Au cours du vol entre Cuba et les États-Unis, le pape François s’est exprimé sur les critiques exprimées à l’encontre de son magistère.Le Saint-Père a répondu sans détour à nos confrères qui voyageaient à bord de son avion entre Cuba et les États-Unis, un jeu du question-réponse décapant !
“Je ne fais que m’en tenir à la doctrine sociale de l’Église”, assure le Pape. Sur l’embargo américain : “J’espère qu’un accord donnant satisfaction à tous sera conclu”. Sur les dissidents cubains : “Certains ont été invités pour une salutation à la cathédrale. Personne ne s’est identifié comme dissident, je n’ai pas d’information concernant des arrestations”. Sur sa rencontre avec Fidel : “Nous avons parlé de Laudato Si’ et de ses études chez les jésuites”.
Que pensez-vous de l’embargo contre Cuba ?
Pape François : La fin de l’embargo fait partie des négociations entre les États-Unis et Cuba, j’espère qu’un accord donnant satisfaction à tous sera conclu. Au Congrès, je parlerai des accords comme signes d’un progrès vers un coexistence harmonieuse.
Quinze dissidents cubains auraient été arrêtés. Souhaitiez-vous les rencontrer ?
Pape François : Je n’ai pas eu d’information concernant des arrestations. J’aime les rencontres, toute personne étant un signe de Dieu. Je ne souhaitais pas d’audience privée, ni même avec des chefs d’États. À la cathédrale, j’ai salué tout le monde mais personne ne s’est identifié comme dissident.
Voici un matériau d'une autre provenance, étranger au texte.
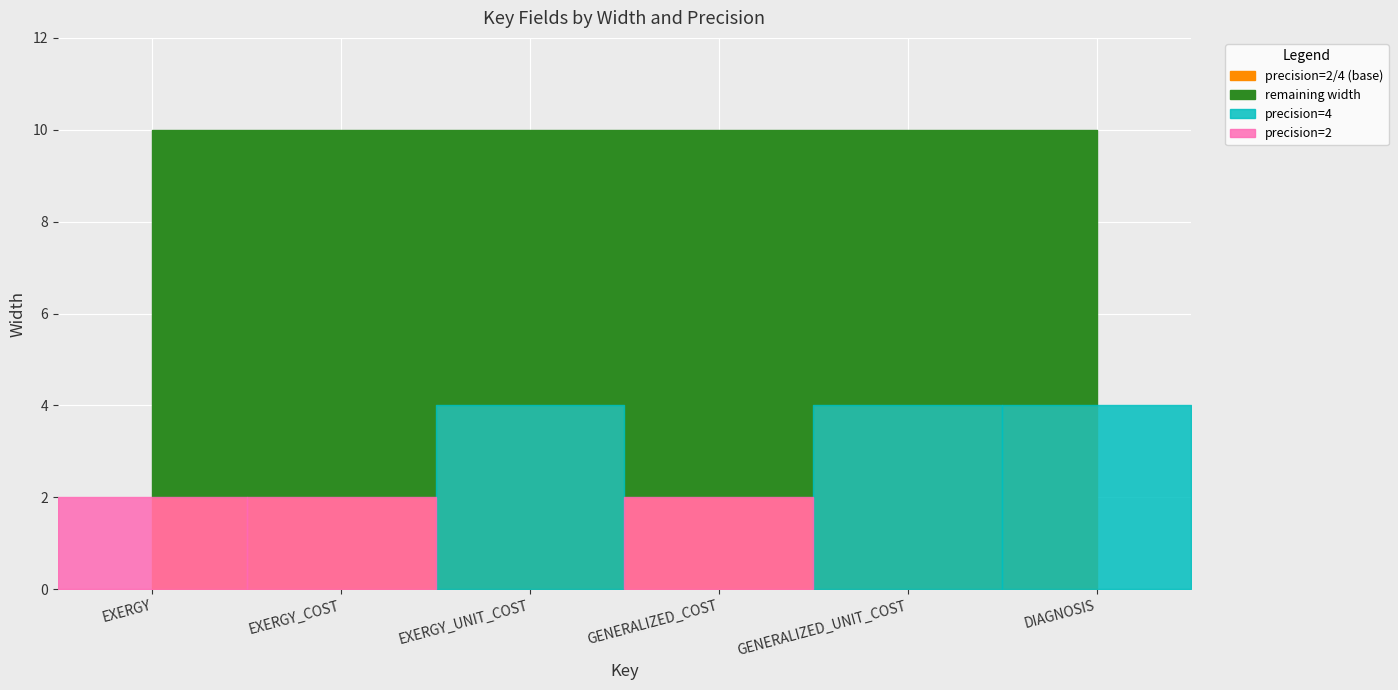

Does the chart display data point markers on the line(s)?

No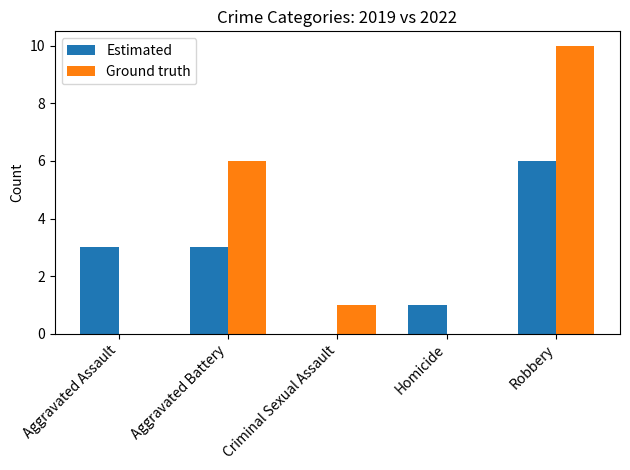

Which series has the largest total across all categories?

Ground truth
Lorsque Fidel Castro était au pouvoir, l’Église a grandement souffert. Semblait-il vouloir se repentir ?
Pape François : Le repentir est une question intime. Nous avons parlé de ses études chez les jésuites, de Laudato Si’. Il est très préoccupé par l’écologie. Ce fut une rencontre informelle et spontanée.
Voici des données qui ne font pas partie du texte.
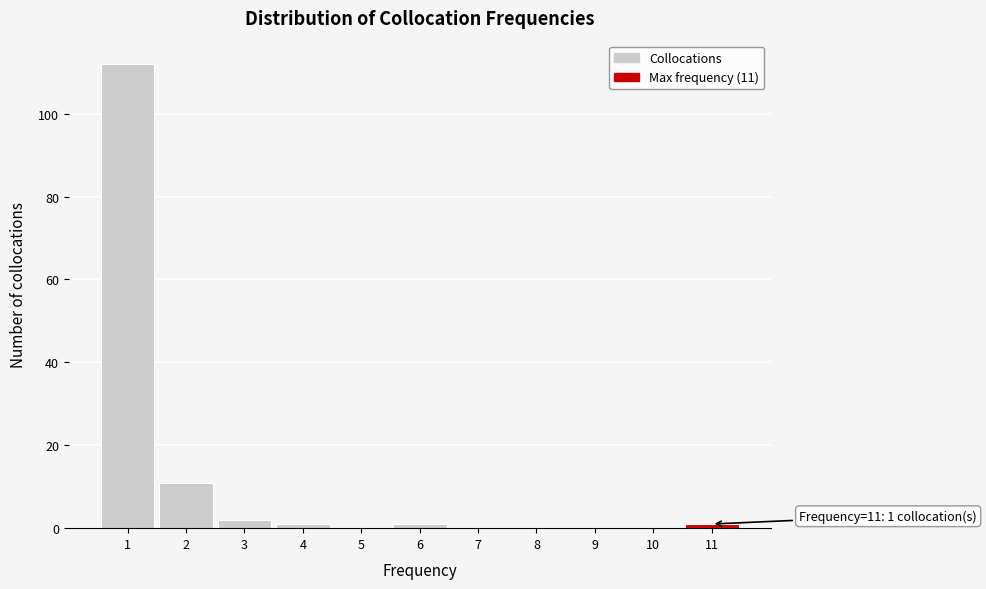

Over which range of the x-axis is the bar tallest?

0.5 to 1.5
En quelques années, il y a eu trois visites papales à Cuba, est-ce parce que ce pays “souffre” d’une sorte de maladie ?
Pape François : Non. La première visite de Jean Paul II fut historique mais normale : il se rendait dans de nombreux pays agressifs envers l’Église. La deuxième, normale aussi, fut avec Benoît XVI. La mienne fut une coïncidence. Je souhaitais initialement rejoindre États-Unis par la frontière mexicaine. Puis vint l’annonce d’un dégel des relations avec Cuba. D’où ma décision, et j’en suis ravi.
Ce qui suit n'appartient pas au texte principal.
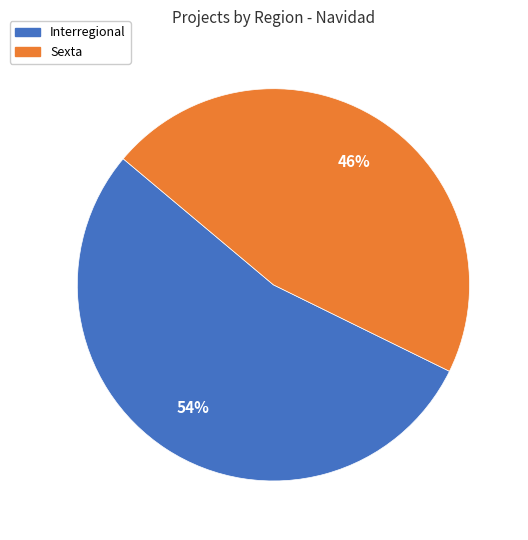

Which category has the biggest portion of the pie?

Interregional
L’Église catholique peut-elle venir en aide aux Cubains ?
Pape François : L’Église cubaine travaille à l’établissement d’une liste de prisonniers à amnistier. Plus de 3 000 l’ont déjà été. L’on m’a dit un jour : la prison à vie est une condamnation à mort déguisée, mettons-y fin ! Autre possibilité : des amnisties générales tous les deux-trois ans. L’Église a beaucoup fait en ce sens, et elle continuera.
Vos dénonciations contre les inégalités engendrées par le système économique mondial vous ont valu certaines réactions étranges, des pans entiers de la société américaine se demandant même si le Pape est catholique…
Pape François : Un cardinal m’a raconté qu’une dame très catholique lui avait demandé si j’étais l’anti-Pape car je ne portais pas de mules rouges. Et concernant le communisme : je n’ai rien dit qui ne soit pas dans la doctrine sociale de l’Église. Peut-être est-ce à cause d’erreurs d’interprétation. S’il faut que je récite le Credo, je suis prêt à le faire !
Lors de votre dernier séjour en Amérique latine, vous avez eu des mots très durs envers le capitalisme. À Cuba, vous avez été moins critique envers le communisme. Pourquoi ?
Pape François : Dans mes discours à Cuba, je me suis toujours référé à la doctrine sociale de l’Église. J’ai été très clair quant aux changements nécessaires. Concernant le capitalisme sauvage, je m’en suis strictement tenu à Evangelii Gaudium et Laudato Si’, en employant un langage pastoral.